Mountain Park is called nature’s neighborhood for a reason – it’s one of the most incredible places to live in Lake Oswego, providing a dynamic and active close proximity to city amenities along with the comforting and peaceful feel of being immersed in Oregon’s most impressive wilderness. A plethora of different trees, shrubs, flowers, and plants line the streets and parks – the rich, fertile ground of Mountain Park has given rise to a great variety of species. With nutrient-saturated soil coming from the remains of an ancient volcano and at slight elevation, the growing conditions and climate are ideal support for an elaborate, complex, and mature ecosystem that has developed over many years while being carefully maintained and preserved by our expert landscape designers.
Generally sloping in nature, the vistas from any given location are pleasing, occasionally spectacular, and always changing, with Mt Hood, the Coast Range, and the lush valleys and settlements in between.
Mountain Park has eight miles of walking paths that meander through the parks and natural woodland common property. Download a map of the trail system showing all the streets, trails, and parks in Mountain Park, or better yet, visit the clubhouse and we’ll provide you with a paper map.

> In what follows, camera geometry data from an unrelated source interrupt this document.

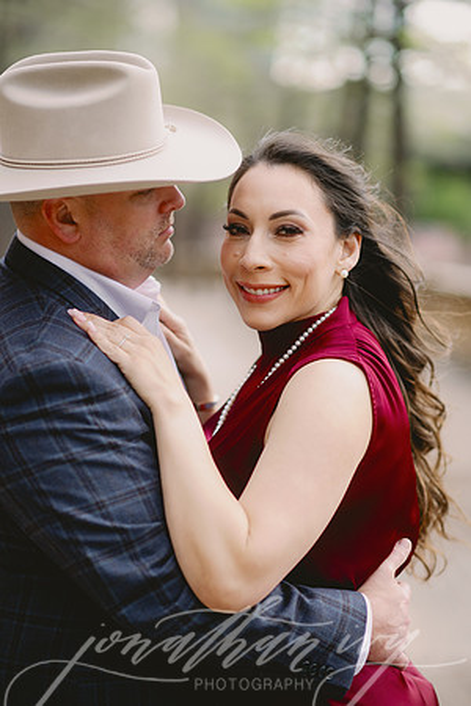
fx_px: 1668
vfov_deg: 23.9
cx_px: 236
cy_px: 353
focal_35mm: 85
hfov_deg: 16.1
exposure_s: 1/1250
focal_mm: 85
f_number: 2
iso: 320
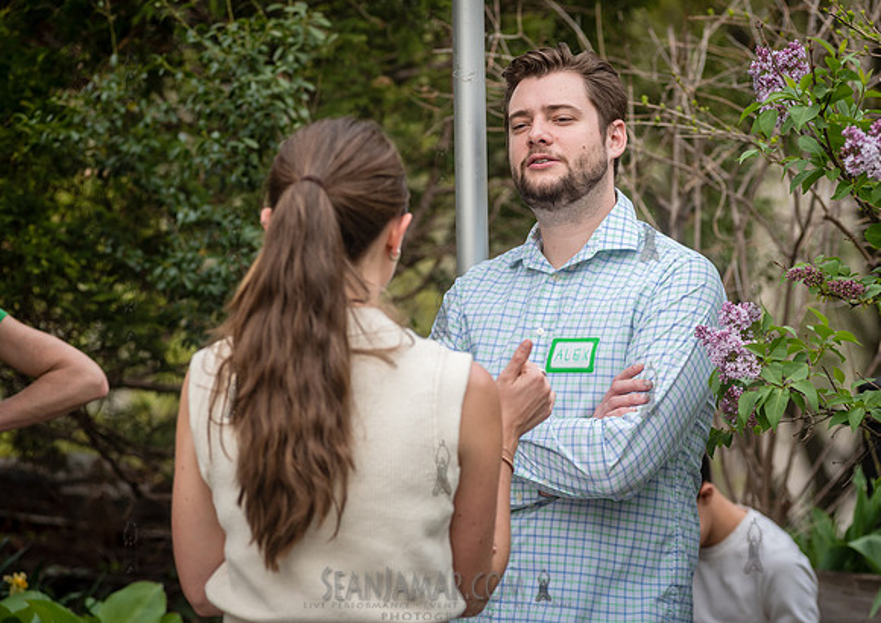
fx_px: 3381
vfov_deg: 10.5
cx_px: 487
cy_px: 298
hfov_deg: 14.8
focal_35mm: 136
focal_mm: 125
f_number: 4.5
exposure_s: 1/500
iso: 250
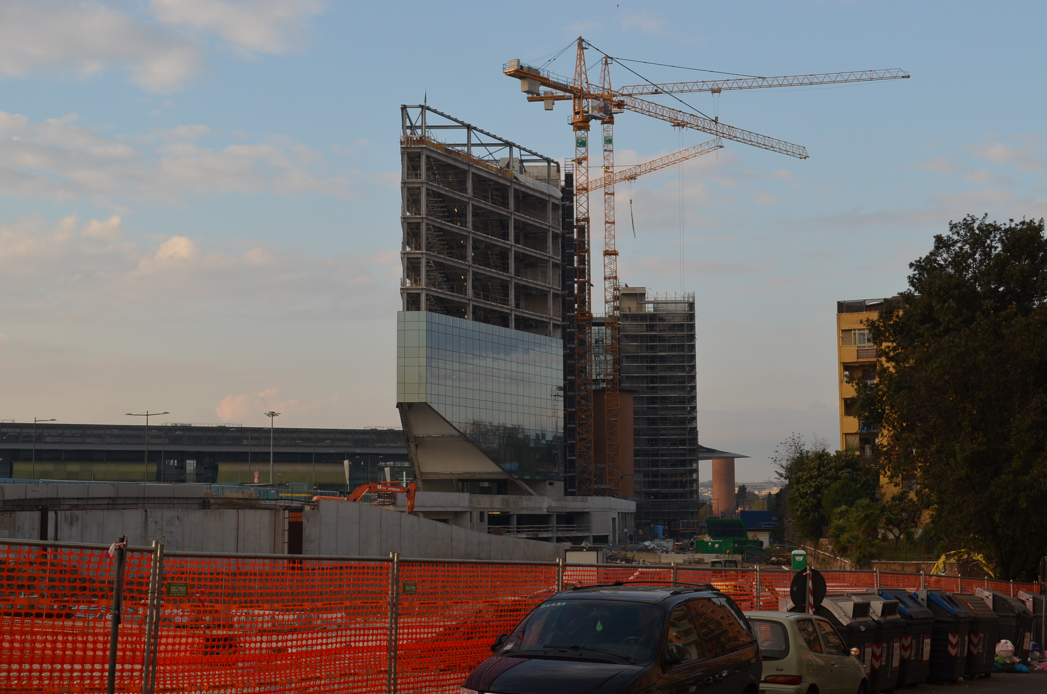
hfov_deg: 35.1
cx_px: 524
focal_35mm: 57
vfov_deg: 23.7
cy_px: 347
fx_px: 1654
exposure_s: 1/250
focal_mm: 38
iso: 200
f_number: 8
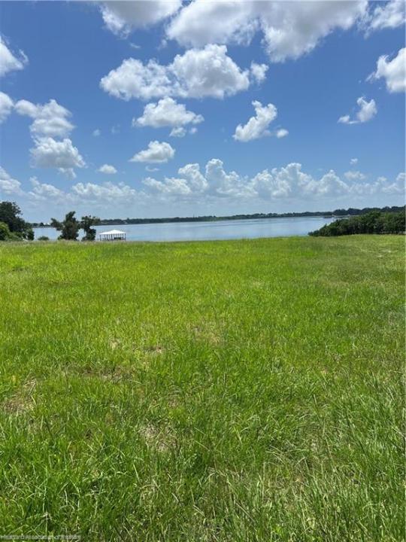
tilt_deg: -7.4
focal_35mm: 26
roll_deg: +1.8
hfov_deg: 53.1
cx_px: 203
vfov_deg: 67.3
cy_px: 271
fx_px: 407
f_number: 1.5
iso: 50
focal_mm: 5.7
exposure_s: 1/6579
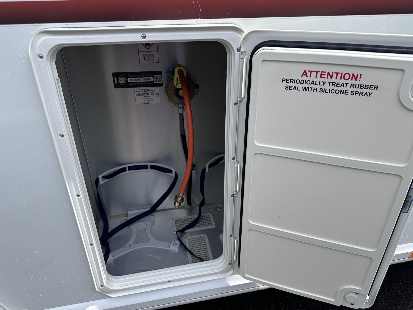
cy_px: 160
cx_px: 209
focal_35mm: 25
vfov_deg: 54.9
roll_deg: +1.8
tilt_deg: -28.1
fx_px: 298
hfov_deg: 69.4
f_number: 1.78
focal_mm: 6.86
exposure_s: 1/2525
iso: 80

Of the trails, Evelyn Yates, a naturalist, upon her visit in the late 1970s, observed:
“At Mountain Park, I stood on high ground, where one can easily drift in imagination back to the pioneer days, for in the distance is Mount Hood and below and all around is the wonderful Williamette Valley. Here, the wild flowers are abundant, many used as food by the Indians and early settlers. The blue elderberries, for example, not only made fine pies and jam, but were an attractive tall plant for shading the back porch.
Oregon Grape, Berberis aquifolium, which is the state flower of Oregon, is abundant in mountain park. Wild flowers are everywhere, including lupines, our very familiar ox-eye white daisy, orange flowered oxalis, trilliums, inside-out flower, fireweed, foxglove, mullen, and many others. A vine of the bright orange flowered honey-suckle has draped itself in a small dogwood tree.
Madrona, which could compete well with the big-leafed maple and the dogwood for first place among the trees, is there. In bloomtime, the hummingbirds come to the urn-shaped flowers for the sweet nectar, and they are followed by pigeons and other wild birds for the berries in the fall.”